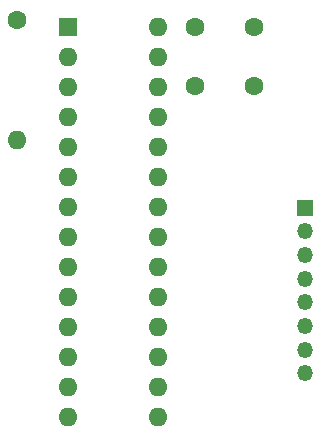
<source format=gbr>
%TF.GenerationSoftware,KiCad,Pcbnew,7.0.1*%
%TF.CreationDate,2023-04-21T04:09:38+01:00*%
%TF.ProjectId,wiikey,7769696b-6579-42e6-9b69-6361645f7063,rev?*%
%TF.SameCoordinates,Original*%
%TF.FileFunction,Soldermask,Bot*%
%TF.FilePolarity,Negative*%
%FSLAX46Y46*%
G04 Gerber Fmt 4.6, Leading zero omitted, Abs format (unit mm)*
G04 Created by KiCad (PCBNEW 7.0.1) date 2023-04-21 04:09:39*
%MOMM*%
%LPD*%
G01*
G04 APERTURE LIST*
%ADD10R,1.350000X1.350000*%
%ADD11O,1.350000X1.350000*%
%ADD12C,1.600000*%
%ADD13O,1.600000X1.600000*%
%ADD14R,1.600000X1.600000*%
G04 APERTURE END LIST*
D10*
%TO.C,J1*%
X174142400Y-104325400D03*
D11*
X174142400Y-106325400D03*
X174142400Y-108325400D03*
X174142400Y-110325400D03*
X174142400Y-112325400D03*
X174142400Y-114325400D03*
X174142400Y-116325400D03*
X174142400Y-118325400D03*
%TD*%
D12*
%TO.C,R1*%
X149758400Y-88417400D03*
D13*
X149758400Y-98577400D03*
%TD*%
D14*
%TO.C,U1*%
X154051000Y-89027000D03*
D13*
X154051000Y-91567000D03*
X154051000Y-94107000D03*
X154051000Y-96647000D03*
X154051000Y-99187000D03*
X154051000Y-101727000D03*
X154051000Y-104267000D03*
X154051000Y-106807000D03*
X154051000Y-109347000D03*
X154051000Y-111887000D03*
X154051000Y-114427000D03*
X154051000Y-116967000D03*
X154051000Y-119507000D03*
X154051000Y-122047000D03*
X161671000Y-122047000D03*
X161671000Y-119507000D03*
X161671000Y-116967000D03*
X161671000Y-114427000D03*
X161671000Y-111887000D03*
X161671000Y-109347000D03*
X161671000Y-106807000D03*
X161671000Y-104267000D03*
X161671000Y-101727000D03*
X161671000Y-99187000D03*
X161671000Y-96647000D03*
X161671000Y-94107000D03*
X161671000Y-91567000D03*
X161671000Y-89027000D03*
%TD*%
D12*
%TO.C,C2*%
X164851000Y-93980000D03*
X169851000Y-93980000D03*
%TD*%
%TO.C,C1*%
X164851000Y-88977000D03*
X169851000Y-88977000D03*
%TD*%
M02*

</source>
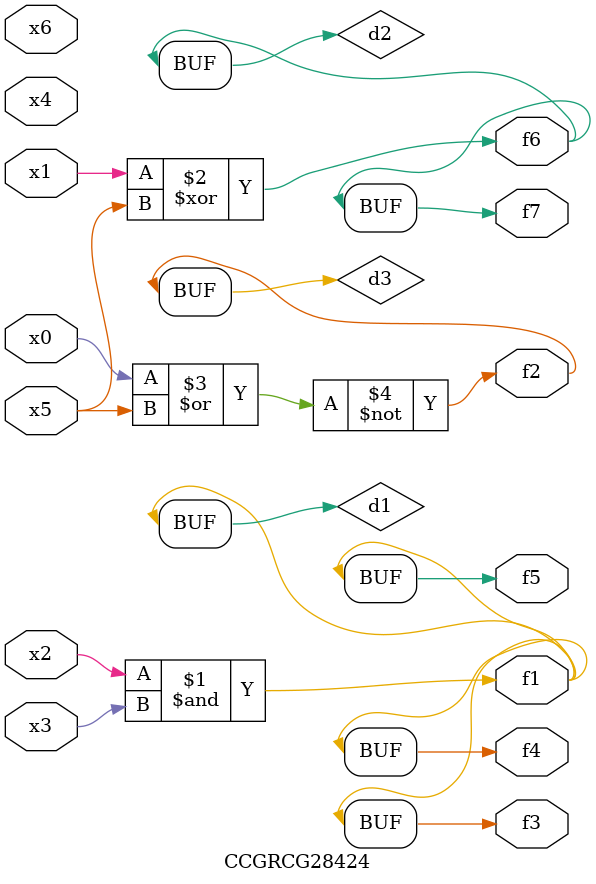
<source format=v>
module CCGRCG28424(
	input x0, x1, x2, x3, x4, x5, x6,
	output f1, f2, f3, f4, f5, f6, f7
);

	wire d1, d2, d3;

	and (d1, x2, x3);
	xor (d2, x1, x5);
	nor (d3, x0, x5);
	assign f1 = d1;
	assign f2 = d3;
	assign f3 = d1;
	assign f4 = d1;
	assign f5 = d1;
	assign f6 = d2;
	assign f7 = d2;
endmodule

</source>
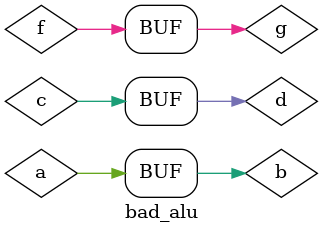
<source format=sv>
module bad_alu;
    logic a;
    logic c;
    logic f;

    assign b = a;   // Error: 'b' is not declared
    assign c = d;   // Error: 'd' is not declared
    assign g = f;   // Error: 'g' is not declared
endmodule

</source>
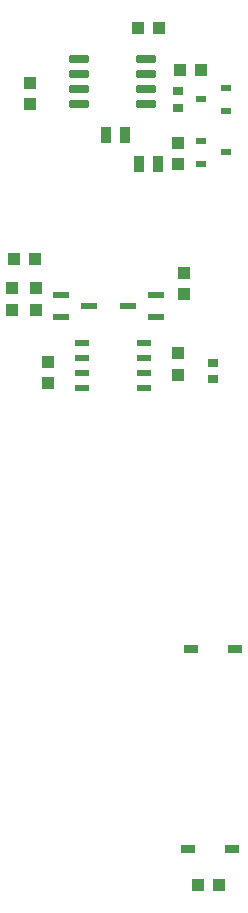
<source format=gtp>
G04 Layer_Color=8421504*
%FSLAX25Y25*%
%MOIN*%
G70*
G01*
G75*
%ADD10R,0.05709X0.02362*%
%ADD11R,0.03347X0.02362*%
%ADD12R,0.04724X0.02756*%
G04:AMPARAMS|DCode=13|XSize=25.59mil|YSize=64.96mil|CornerRadius=1.92mil|HoleSize=0mil|Usage=FLASHONLY|Rotation=270.000|XOffset=0mil|YOffset=0mil|HoleType=Round|Shape=RoundedRectangle|*
%AMROUNDEDRECTD13*
21,1,0.02559,0.06112,0,0,270.0*
21,1,0.02175,0.06496,0,0,270.0*
1,1,0.00384,-0.03056,-0.01088*
1,1,0.00384,-0.03056,0.01088*
1,1,0.00384,0.03056,0.01088*
1,1,0.00384,0.03056,-0.01088*
%
%ADD13ROUNDEDRECTD13*%
G04:AMPARAMS|DCode=14|XSize=21.65mil|YSize=49.21mil|CornerRadius=1.95mil|HoleSize=0mil|Usage=FLASHONLY|Rotation=90.000|XOffset=0mil|YOffset=0mil|HoleType=Round|Shape=RoundedRectangle|*
%AMROUNDEDRECTD14*
21,1,0.02165,0.04532,0,0,90.0*
21,1,0.01776,0.04921,0,0,90.0*
1,1,0.00390,0.02266,0.00888*
1,1,0.00390,0.02266,-0.00888*
1,1,0.00390,-0.02266,-0.00888*
1,1,0.00390,-0.02266,0.00888*
%
%ADD14ROUNDEDRECTD14*%
%ADD15R,0.03740X0.05315*%
%ADD16R,0.04331X0.04331*%
%ADD17R,0.03543X0.02756*%
%ADD18R,0.03543X0.03150*%
%ADD19R,0.04331X0.04331*%
D10*
X-17126Y204527D02*
D03*
Y197047D02*
D03*
X-7874Y200787D02*
D03*
X14469Y197047D02*
D03*
Y204527D02*
D03*
X5216Y200787D02*
D03*
D11*
X37697Y251969D02*
D03*
X29232Y248228D02*
D03*
Y255709D02*
D03*
X37697Y265945D02*
D03*
Y273425D02*
D03*
X29232Y269685D02*
D03*
D12*
X39567Y19685D02*
D03*
X25000D02*
D03*
X40748Y86614D02*
D03*
X26181D02*
D03*
D13*
X11122Y268091D02*
D03*
Y273091D02*
D03*
Y278091D02*
D03*
Y283090D02*
D03*
X-11122Y268091D02*
D03*
Y273091D02*
D03*
Y278091D02*
D03*
Y283090D02*
D03*
D14*
X-10335Y188602D02*
D03*
Y183602D02*
D03*
Y178602D02*
D03*
Y173602D02*
D03*
X10335Y188602D02*
D03*
Y183602D02*
D03*
Y178602D02*
D03*
Y173602D02*
D03*
D15*
X3937Y257874D02*
D03*
X-2362D02*
D03*
X14961Y248031D02*
D03*
X8661D02*
D03*
D16*
X-27559Y275197D02*
D03*
Y268110D02*
D03*
X21654Y248031D02*
D03*
Y255118D02*
D03*
X23622Y204725D02*
D03*
Y211811D02*
D03*
X-25591Y199606D02*
D03*
Y206693D02*
D03*
X-33465D02*
D03*
Y199606D02*
D03*
X-21654Y182283D02*
D03*
Y175197D02*
D03*
X21654Y177953D02*
D03*
Y185039D02*
D03*
D17*
X33465Y176378D02*
D03*
Y181890D02*
D03*
D18*
X21654Y272441D02*
D03*
Y266929D02*
D03*
D19*
X-33071Y216535D02*
D03*
X-25984D02*
D03*
X29528Y279527D02*
D03*
X22441D02*
D03*
X35433Y7874D02*
D03*
X28346D02*
D03*
X15354Y293307D02*
D03*
X8268D02*
D03*
M02*

</source>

------------

TASK DETAILS: Your answer must hold the line containing "X37697Y265945D02*" and all lines after it in the entries above, exactly, and nothing else.

WORKED SOLUTION:
X37697Y265945D02*
D03*
Y273425D02*
D03*
X29232Y269685D02*
D03*
D12*
X39567Y19685D02*
D03*
X25000D02*
D03*
X40748Y86614D02*
D03*
X26181D02*
D03*
D13*
X11122Y268091D02*
D03*
Y273091D02*
D03*
Y278091D02*
D03*
Y283090D02*
D03*
X-11122Y268091D02*
D03*
Y273091D02*
D03*
Y278091D02*
D03*
Y283090D02*
D03*
D14*
X-10335Y188602D02*
D03*
Y183602D02*
D03*
Y178602D02*
D03*
Y173602D02*
D03*
X10335Y188602D02*
D03*
Y183602D02*
D03*
Y178602D02*
D03*
Y173602D02*
D03*
D15*
X3937Y257874D02*
D03*
X-2362D02*
D03*
X14961Y248031D02*
D03*
X8661D02*
D03*
D16*
X-27559Y275197D02*
D03*
Y268110D02*
D03*
X21654Y248031D02*
D03*
Y255118D02*
D03*
X23622Y204725D02*
D03*
Y211811D02*
D03*
X-25591Y199606D02*
D03*
Y206693D02*
D03*
X-33465D02*
D03*
Y199606D02*
D03*
X-21654Y182283D02*
D03*
Y175197D02*
D03*
X21654Y177953D02*
D03*
Y185039D02*
D03*
D17*
X33465Y176378D02*
D03*
Y181890D02*
D03*
D18*
X21654Y272441D02*
D03*
Y266929D02*
D03*
D19*
X-33071Y216535D02*
D03*
X-25984D02*
D03*
X29528Y279527D02*
D03*
X22441D02*
D03*
X35433Y7874D02*
D03*
X28346D02*
D03*
X15354Y293307D02*
D03*
X8268D02*
D03*
M02*

</source>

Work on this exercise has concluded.